#### [Study text]
*-*-*
BACKGROUND: Hyperperfusion syndrome and ICH can complicate carotid revascularization, be it endarterectomy or CAS. Although extensive effort has been devoted to reducing the incidence of ischemic stroke complicating CAS, little is known about the incidence, etiology, and prevention strategies for hyperperfusion and ICH following CAS.

METHODS: We retrospectively reviewed the prospective database of 450 consecutive patients who were treated with CAS in our department to identify patients who developed hyperperfusion syndrome and/or ICH.

RESULTS: The mean age of the patients was 72.7 ± 10.9 years, and the mean diameter narrowing was 84 ± 12.8%. Five (1.1% [95% confidence interval 0.4% to 2.6%]) patients developed hyperperfusion. Three (0.67%) of the five developed ICH. Two of these patients died (0.44%). Symptoms developed within a median of 10 h (range, 6 h to 4 days) following stenting. All five patients had correction of a severe internal carotid stenosis (mean 95.6 ± 3.7%) with a concurrent contralateral stenosis >80% or contralateral occlusion and peri-procedural hypertension. These same risk factors are involved in cerebral hyperperfusion following carotid endarterectomy. The use of platelet glycoprotein IIb/IIIa receptor blockers did not appear to increase the risk ICH.
*-*-*
#### [Information provided]
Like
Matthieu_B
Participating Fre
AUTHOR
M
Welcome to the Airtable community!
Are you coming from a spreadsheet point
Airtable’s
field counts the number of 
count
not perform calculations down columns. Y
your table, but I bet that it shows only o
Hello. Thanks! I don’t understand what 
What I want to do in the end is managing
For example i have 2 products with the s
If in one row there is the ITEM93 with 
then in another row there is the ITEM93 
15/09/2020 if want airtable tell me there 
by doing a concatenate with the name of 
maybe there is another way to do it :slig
*-*-*
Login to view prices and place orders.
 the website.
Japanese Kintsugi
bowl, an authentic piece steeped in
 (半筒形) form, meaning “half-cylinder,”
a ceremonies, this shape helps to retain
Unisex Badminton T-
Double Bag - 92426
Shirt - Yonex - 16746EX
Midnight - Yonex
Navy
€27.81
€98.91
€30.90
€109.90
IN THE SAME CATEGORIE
*-*-*
#### [Directions]
Decide whether each statement below agrees with the text on hyperperfusion after carotid stenting. Answer yes or no for each, and quote the words of the text that settle it.
1. The database the authors reviewed held 400 consecutive patients treated with CAS.
2. Symptoms appeared within a median of 10 hours after stenting.
3. Three of the patients who developed hyperperfusion died.

#### [Result for this exercise]
1. No: "the prospective database of 450 consecutive patients"
2. Yes: "Symptoms developed within a median of 10 h (range, 6 h to 4 days) following stenting."
3. No: "Two of these patients died (0.44%)."